■ What to do:
In the forum post below about a shared internet connection, list the kinds of help the poster says would be welcome.

I run a small network and I have a friend who shares my connection. This friend insists on using peer-to-peer software and downloading torrents during peak times (evenings and weekends), and the connection slows to unusable speeds for every other machine.

1) Social engineering has not worked, he pays for a small portion of the connection cost and I need that help as telecoms in South Africa have horrendous costs associated, especially for a student.

2) My IPCop router's "Traffic Shaping" doesn't do a thing (if anything it slows the whole lot down).

3) I tried implimenting shaping using tc (http://lartc.org) on the router, that also seems to make no difference to me.

4) He's running a Mac, says he's looked for limiting apps and hasn't found anything decent.

I'm so sick of not being able to do anything short of unplugging him. Any ideas, ANYTHING is welcome at this point. A distro, a package, a script, a way to slow the outbound adapter down. ](*,) 100B/s sucks for ubuntu updates. =)

Thanks for the read!
- xerxesv5

eXisor
August 3rd, 2006, 07:51 PM
What router are you using?

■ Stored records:
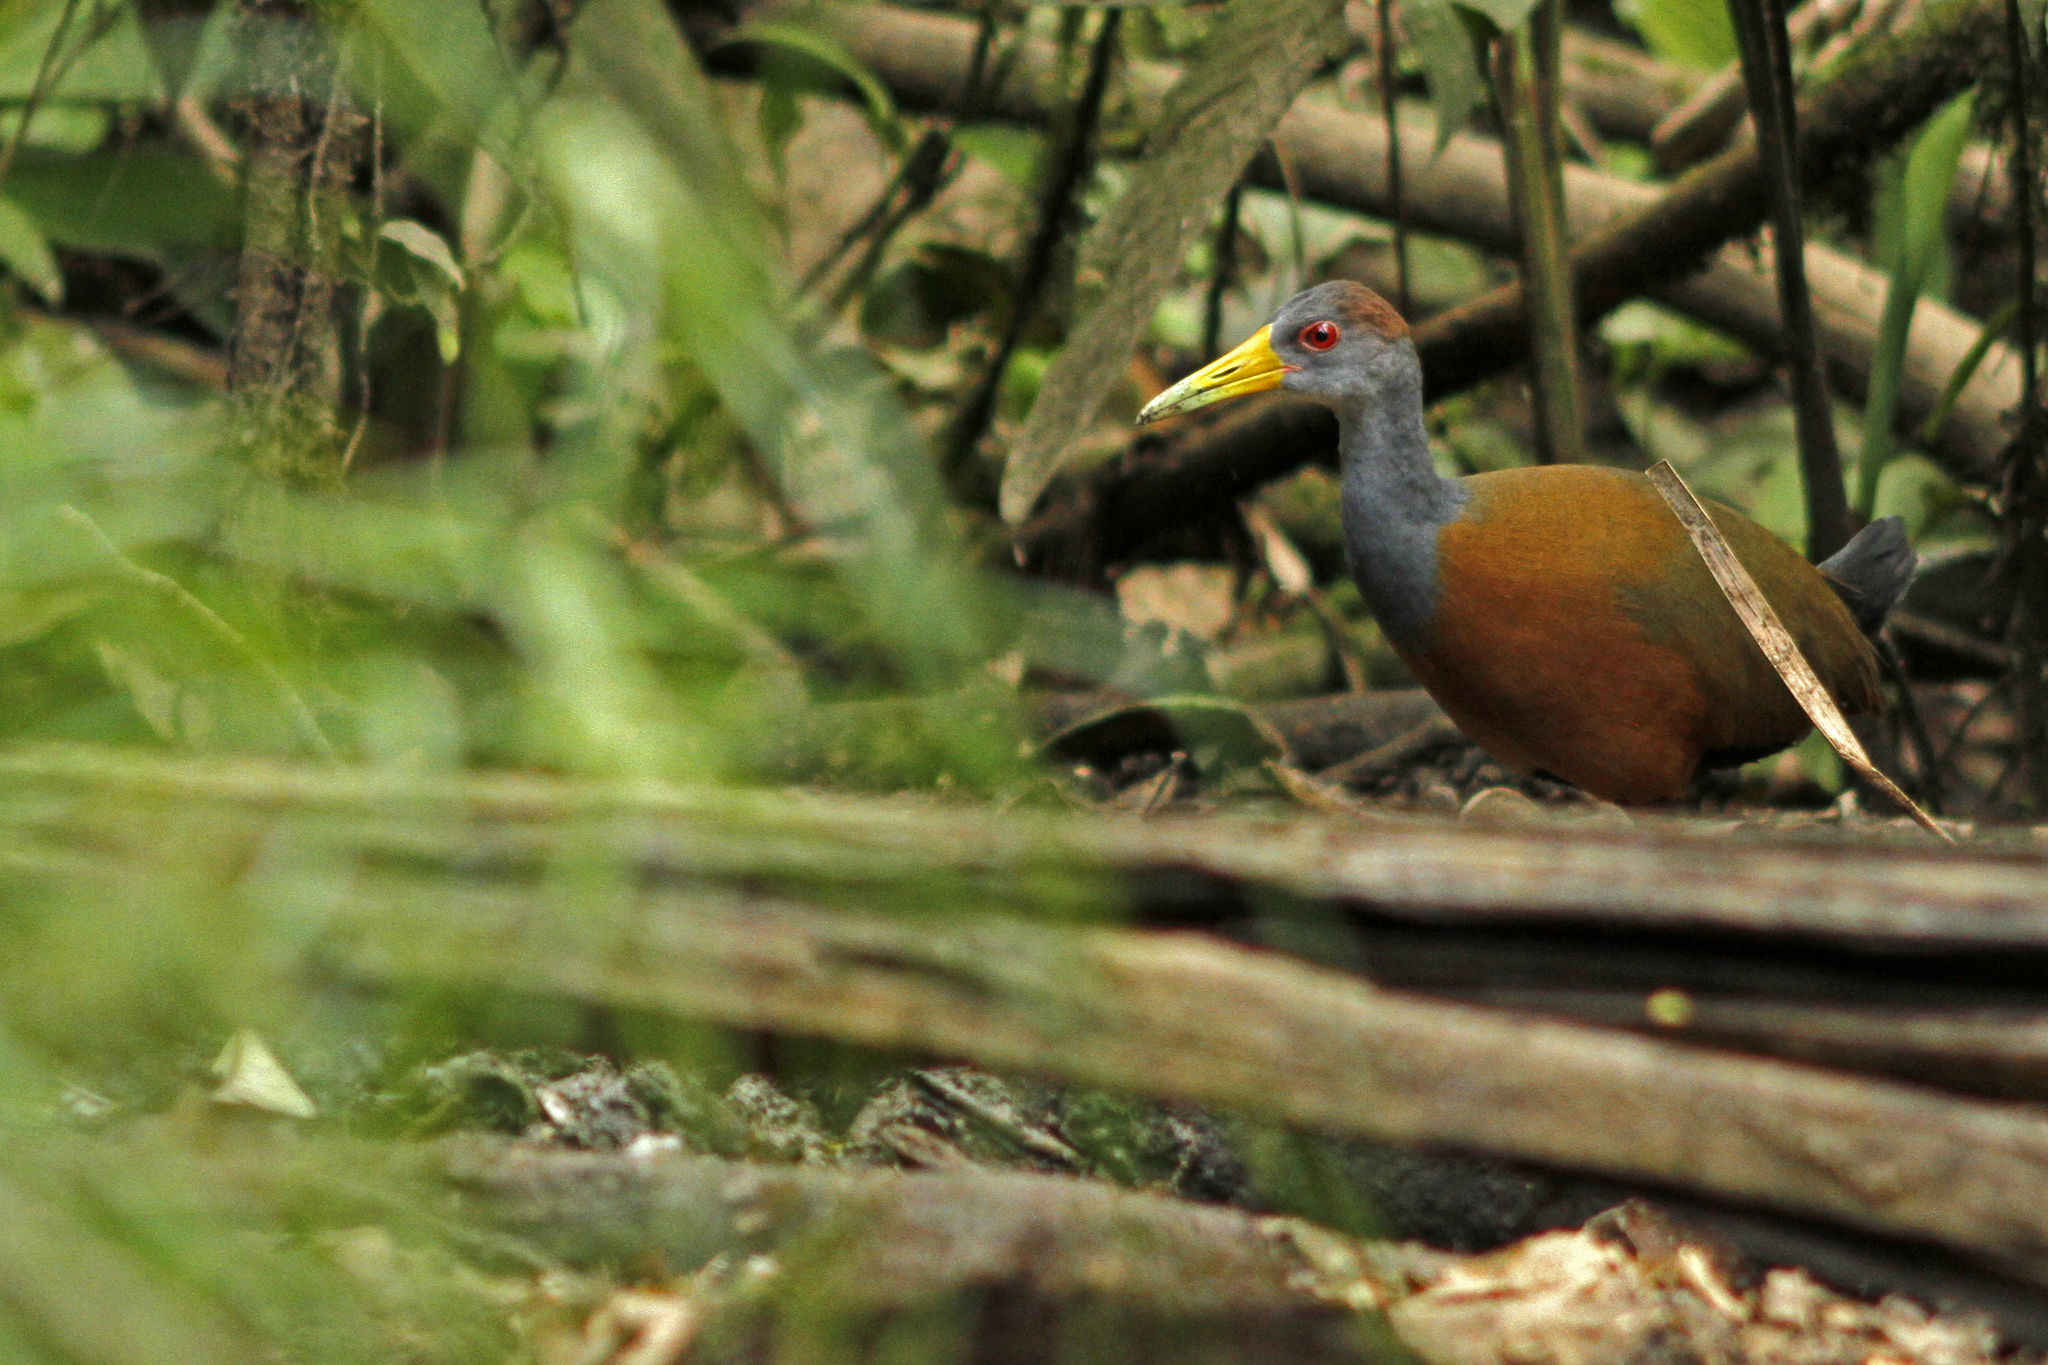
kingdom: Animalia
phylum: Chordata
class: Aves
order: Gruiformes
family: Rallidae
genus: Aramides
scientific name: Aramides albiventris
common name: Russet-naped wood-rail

* * *

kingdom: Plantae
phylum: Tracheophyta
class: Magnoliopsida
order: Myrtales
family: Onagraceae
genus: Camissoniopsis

■ Written reply:
- A distro
- A package
- A script
- A way to slow the outbound adapter down